According To Ford.
Ford has got it pretty good at the moment: Broncos are selling faster than the Blue Oval can build them, and the first examples of the new Ford Maverick have finally started arriving at dealerships. A recent production stoppage due to the ongoing chip shortage has only increased demand for these small Ford pickup trucks, and in an interesting spin, more females are being drawn to this affordable and highly efficient little truck. According to Ford's statistics, around a quarter of all buyers are female, which stands in stark contrast to the 90 percent male share for their overall truck market.
Ford knew that the Maverick would be a success just by looking at pre orders. After its first month on sale, 4,100 units have been sold but Ford is still ramping up production at its Hermosillo plant in Mexico and expects to produce even better numbers in the coming months. As part of that growth plan, Ford aims to sell more trucks than ever to young female buyers.
"We really are seeing a new customer coming into Ford. And that was really our ambition with Maverick was to appeal to a younger, more diverse customer. And we're certainly seeing that," Todd Eckert, Ford truck marketing manager, told CNBC.

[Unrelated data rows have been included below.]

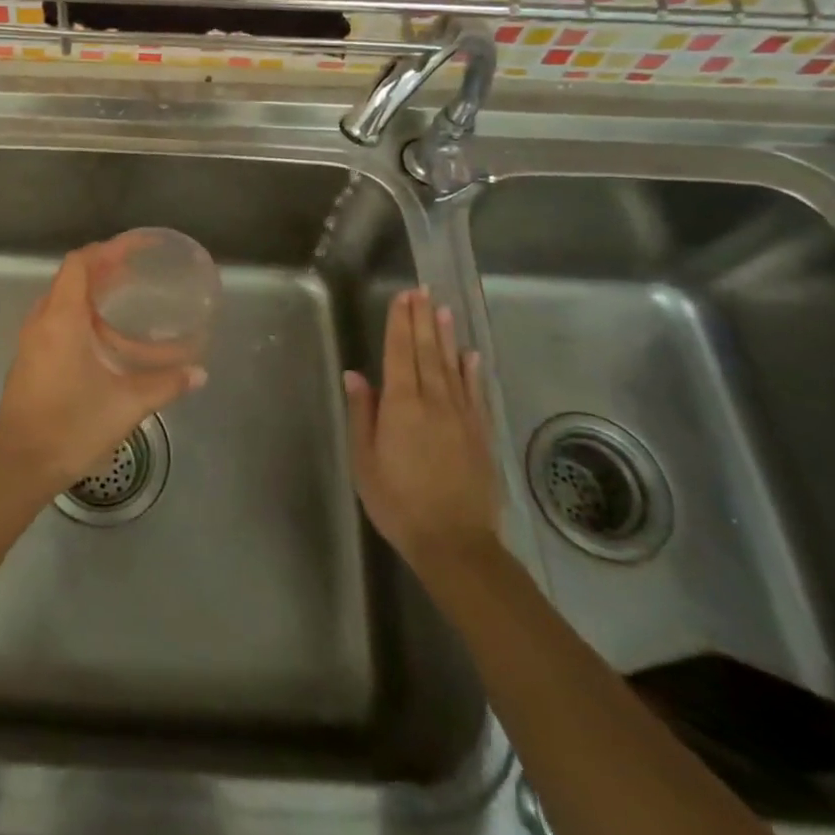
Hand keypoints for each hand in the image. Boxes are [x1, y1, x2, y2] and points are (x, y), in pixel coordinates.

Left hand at [0, 247, 205, 500]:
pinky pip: (54, 318)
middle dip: (103, 267)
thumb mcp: (125, 406)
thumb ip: (164, 385)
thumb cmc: (70, 428)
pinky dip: (79, 311)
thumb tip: (200, 374)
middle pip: (70, 276)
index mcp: (61, 319)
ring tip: (124, 297)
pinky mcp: (29, 358)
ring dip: (90, 290)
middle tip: (138, 271)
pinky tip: (102, 334)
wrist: (18, 467)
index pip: (79, 263)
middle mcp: (41, 321)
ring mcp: (31, 340)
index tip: (137, 248)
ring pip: (60, 298)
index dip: (107, 249)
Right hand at [343, 286, 499, 574]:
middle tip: (421, 291)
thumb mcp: (364, 460)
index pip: (399, 353)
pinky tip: (470, 355)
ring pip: (451, 366)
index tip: (402, 297)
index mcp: (401, 405)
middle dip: (422, 319)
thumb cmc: (398, 502)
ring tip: (442, 309)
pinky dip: (471, 371)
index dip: (400, 323)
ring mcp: (461, 417)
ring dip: (445, 336)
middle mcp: (433, 402)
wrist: (455, 543)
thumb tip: (355, 375)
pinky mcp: (480, 434)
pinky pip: (475, 393)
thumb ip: (362, 414)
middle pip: (427, 352)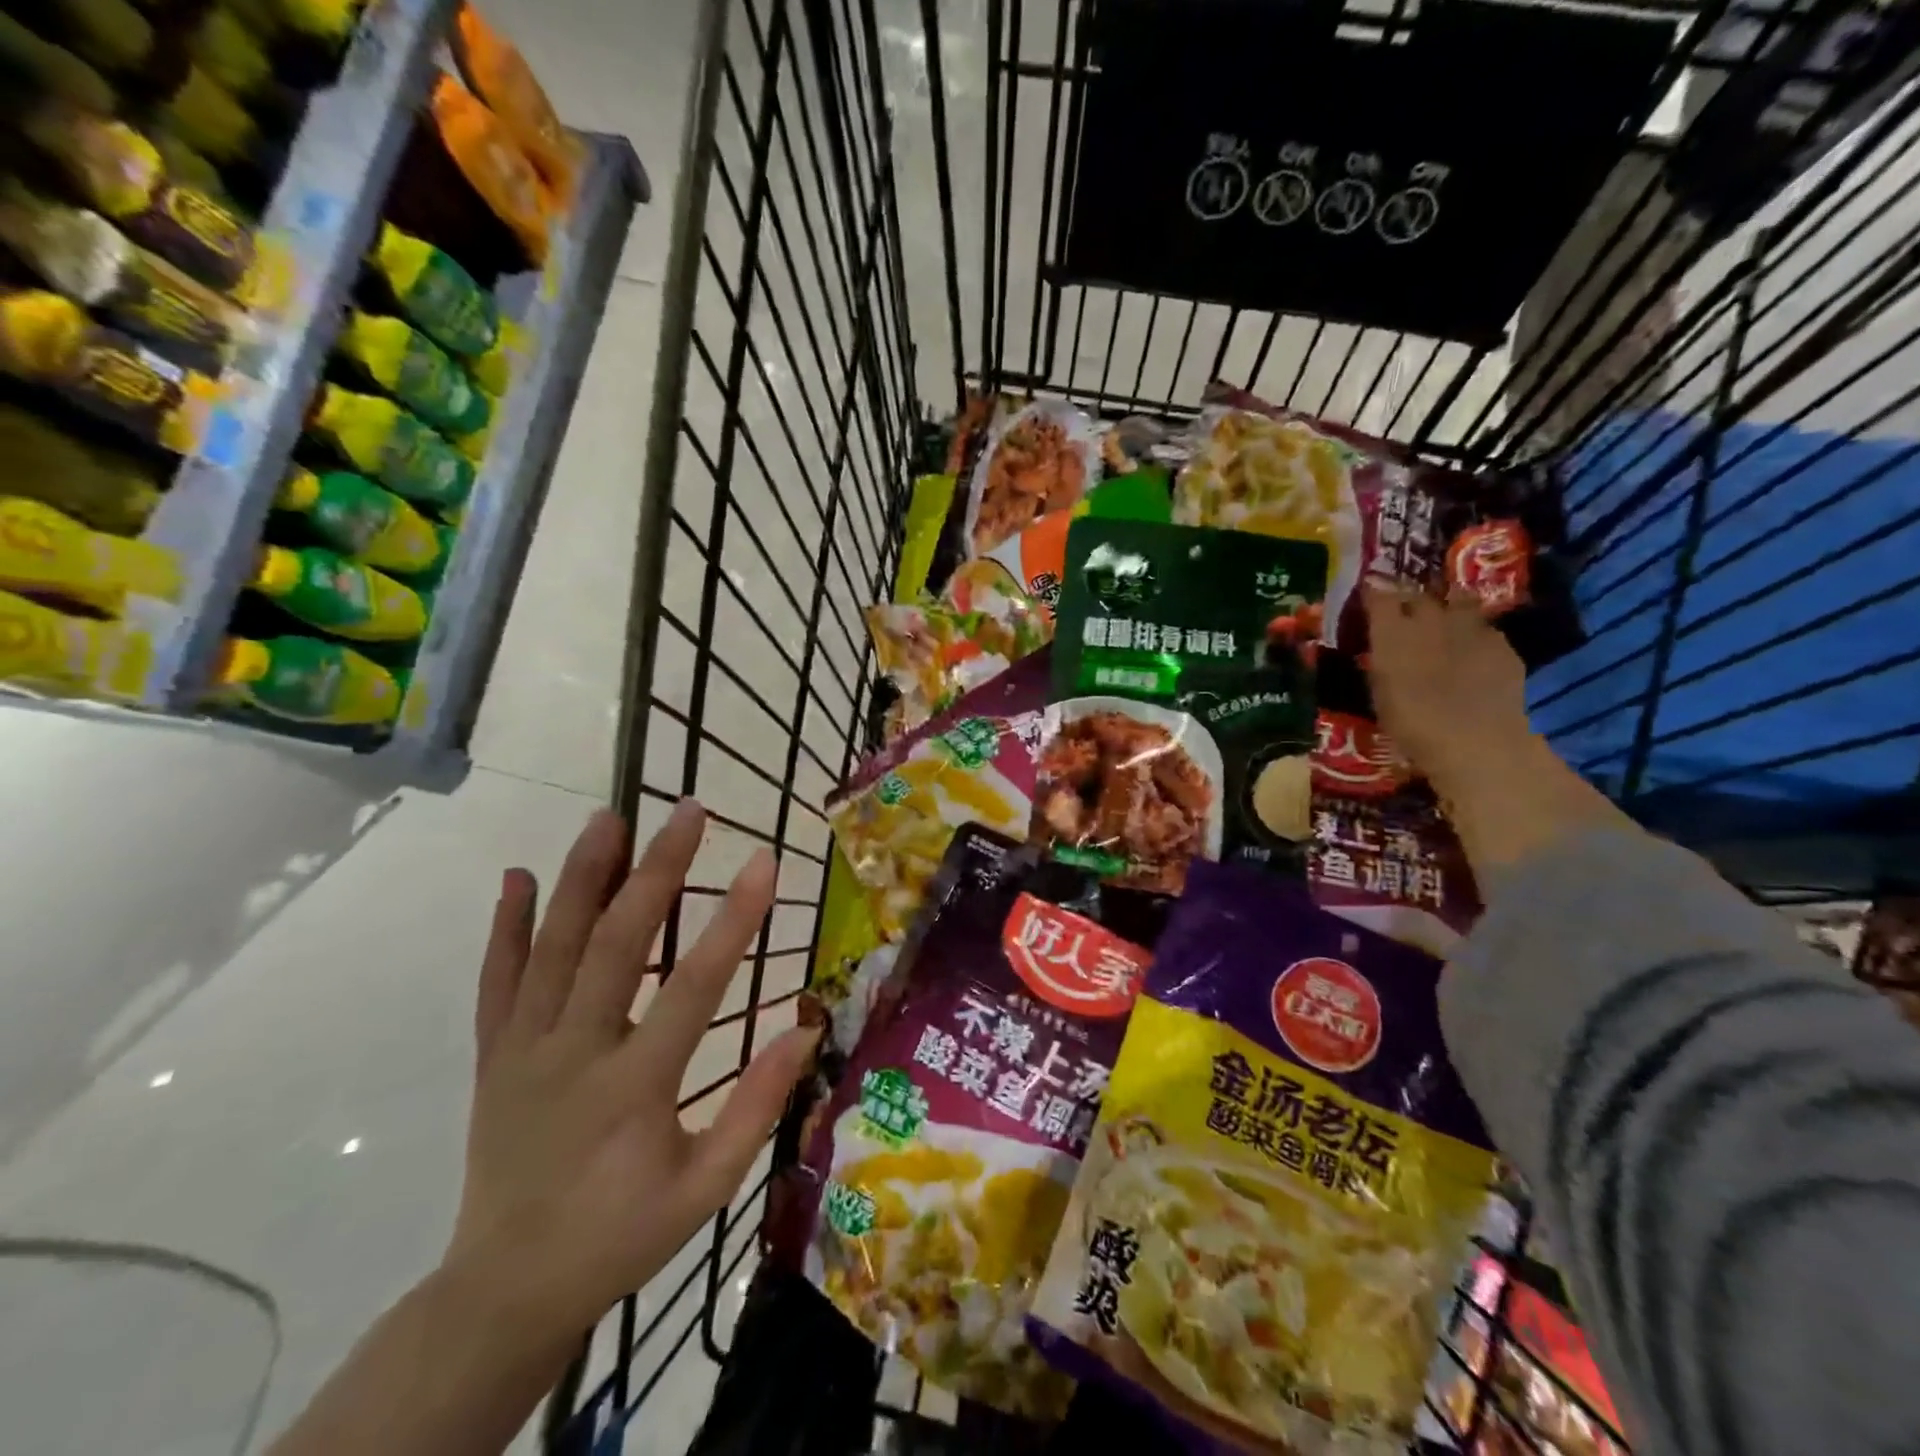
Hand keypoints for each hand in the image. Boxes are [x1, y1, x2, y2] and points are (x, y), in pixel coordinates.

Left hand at [442, 800, 819, 1338]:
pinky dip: (506, 927)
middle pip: (618, 945)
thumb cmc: (621, 1236)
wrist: (505, 1291)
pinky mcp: (492, 1056)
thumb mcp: (706, 1189)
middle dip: (657, 871)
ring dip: (581, 877)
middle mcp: (573, 1053)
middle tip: (688, 811)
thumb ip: (756, 1107)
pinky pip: (496, 981)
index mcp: (634, 1088)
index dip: (734, 920)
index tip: (765, 862)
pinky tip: (517, 877)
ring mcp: (524, 1050)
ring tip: (608, 817)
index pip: (694, 987)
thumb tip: (802, 1028)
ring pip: (553, 948)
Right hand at [1363, 585, 1531, 791]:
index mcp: (1392, 632)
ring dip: (1448, 607)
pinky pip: (1484, 628)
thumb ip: (1381, 664)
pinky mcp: (1502, 642)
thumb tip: (1380, 651)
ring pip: (1457, 601)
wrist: (1477, 739)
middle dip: (1409, 600)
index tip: (1369, 596)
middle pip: (1418, 595)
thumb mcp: (1380, 696)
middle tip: (1404, 612)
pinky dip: (1474, 634)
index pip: (1379, 597)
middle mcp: (1430, 619)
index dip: (1374, 594)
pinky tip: (1472, 652)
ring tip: (1444, 619)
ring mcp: (1470, 627)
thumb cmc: (1412, 725)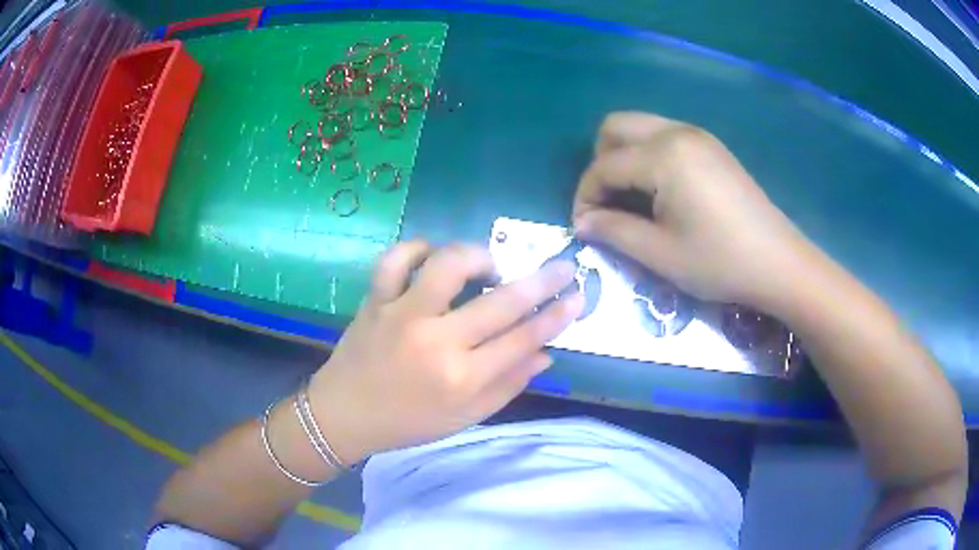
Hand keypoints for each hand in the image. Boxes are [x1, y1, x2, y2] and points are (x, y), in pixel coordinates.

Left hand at [306, 242, 583, 463]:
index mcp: (461, 378)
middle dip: (541, 280)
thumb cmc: (408, 422)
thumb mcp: (465, 417)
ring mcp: (402, 314)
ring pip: (447, 265)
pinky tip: (431, 256)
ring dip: (477, 257)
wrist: (344, 414)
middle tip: (561, 266)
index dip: (556, 316)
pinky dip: (416, 249)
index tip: (577, 297)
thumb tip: (545, 353)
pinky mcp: (375, 300)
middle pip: (500, 302)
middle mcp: (436, 341)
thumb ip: (507, 385)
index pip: (523, 339)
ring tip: (487, 267)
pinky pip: (396, 259)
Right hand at [574, 112, 812, 306]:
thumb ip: (613, 231)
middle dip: (600, 162)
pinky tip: (660, 190)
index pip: (604, 165)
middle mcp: (677, 132)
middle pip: (616, 127)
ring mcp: (698, 136)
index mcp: (663, 155)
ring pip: (641, 127)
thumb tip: (582, 222)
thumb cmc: (719, 261)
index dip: (586, 195)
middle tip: (607, 202)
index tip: (584, 227)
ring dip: (624, 156)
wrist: (778, 263)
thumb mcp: (660, 253)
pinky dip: (649, 156)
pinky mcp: (712, 147)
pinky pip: (665, 136)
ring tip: (631, 198)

Ford sees the Maverick as a gateway into the world of pickups, and hopes that it will act as a catalyst for future truck sales. The good news is that the Maverick's low asking price and excellent economy are attracting a ton of younger buyers.
According to Ford, a quarter of the buyers are between 18 and 35 years old, which is double the industry average for that age group. Currently, the average customer is paying $29,749 for a new Maverick, but unscrupulous dealers have been charging as much as $10,000 over the MSRP.
"In 25 years of being in this business, I don't know that I've seen a manufacturer bring a product out that hit the target this well. What we are seeing in buyers is a younger buyer. We're seeing first-time car buyers. We are having import car buyers," said Derek Lee, general manager of Long McArthur Ford in Kansas.
Featuring a 2.5-liter Atkinson cycle inline-four engine with an electric motor that produces 191 horsepower and 155 lb-ft of torque, the Maverick returns an astonishing 40 mpg. A more powerful turbocharged 2.0-liter version is also available with 250 hp and 277 lb-ft. Power is sent to the front, or all four wheels via an eight-speed CVT transmission.